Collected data
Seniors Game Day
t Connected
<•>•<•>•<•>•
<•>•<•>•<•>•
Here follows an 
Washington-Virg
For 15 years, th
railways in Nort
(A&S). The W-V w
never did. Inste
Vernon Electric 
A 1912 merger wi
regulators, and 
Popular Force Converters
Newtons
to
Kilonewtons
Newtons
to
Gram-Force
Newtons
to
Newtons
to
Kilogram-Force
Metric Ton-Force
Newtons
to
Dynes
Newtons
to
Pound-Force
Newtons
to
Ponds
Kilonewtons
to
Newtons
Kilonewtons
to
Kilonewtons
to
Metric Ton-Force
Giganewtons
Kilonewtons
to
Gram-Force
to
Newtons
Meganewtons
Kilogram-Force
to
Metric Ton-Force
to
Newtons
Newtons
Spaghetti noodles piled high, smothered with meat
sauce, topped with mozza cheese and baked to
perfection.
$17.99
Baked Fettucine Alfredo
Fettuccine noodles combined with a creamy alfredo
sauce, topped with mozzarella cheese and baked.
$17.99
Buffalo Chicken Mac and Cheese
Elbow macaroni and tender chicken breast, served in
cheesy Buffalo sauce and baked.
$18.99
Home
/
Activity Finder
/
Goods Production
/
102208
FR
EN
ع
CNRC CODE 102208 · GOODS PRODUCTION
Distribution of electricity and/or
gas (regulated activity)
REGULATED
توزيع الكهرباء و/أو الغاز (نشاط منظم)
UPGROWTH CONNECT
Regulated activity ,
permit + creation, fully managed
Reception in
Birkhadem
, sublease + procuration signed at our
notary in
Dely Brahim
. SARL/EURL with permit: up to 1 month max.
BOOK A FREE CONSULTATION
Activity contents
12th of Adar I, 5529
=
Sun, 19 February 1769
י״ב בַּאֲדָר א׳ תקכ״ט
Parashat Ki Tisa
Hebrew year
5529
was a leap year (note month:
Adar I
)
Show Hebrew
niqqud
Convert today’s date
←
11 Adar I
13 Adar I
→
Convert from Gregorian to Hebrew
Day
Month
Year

→ Your goal:
Copy the listing word for word, from its first line through the line that holds "CNRC CODE 102208 · GOODS PRODUCTION", with both ends included.

→ Answer space:
Seniors Game Day
t Connected
<•>•<•>•<•>•
<•>•<•>•<•>•
Here follows an 
Washington-Virg
For 15 years, th
railways in Nort
(A&S). The W-V w
never did. Inste
Vernon Electric 
A 1912 merger wi
regulators, and 
Popular Force Converters
Newtons
to
Kilonewtons
Newtons
to
Gram-Force
Newtons
to
Newtons
to
Kilogram-Force
Metric Ton-Force
Newtons
to
Dynes
Newtons
to
Pound-Force
Newtons
to
Ponds
Kilonewtons
to
Newtons
Kilonewtons
to
Kilonewtons
to
Metric Ton-Force
Giganewtons
Kilonewtons
to
Gram-Force
to
Newtons
Meganewtons
Kilogram-Force
to
Metric Ton-Force
to
Newtons
Newtons
Spaghetti noodles piled high, smothered with meat
sauce, topped with mozza cheese and baked to
perfection.
$17.99
Baked Fettucine Alfredo
Fettuccine noodles combined with a creamy alfredo
sauce, topped with mozzarella cheese and baked.
$17.99
Buffalo Chicken Mac and Cheese
Elbow macaroni and tender chicken breast, served in
cheesy Buffalo sauce and baked.
$18.99
Home
/
Activity Finder
/
Goods Production
/
102208
FR
EN
ع
CNRC CODE 102208 · GOODS PRODUCTION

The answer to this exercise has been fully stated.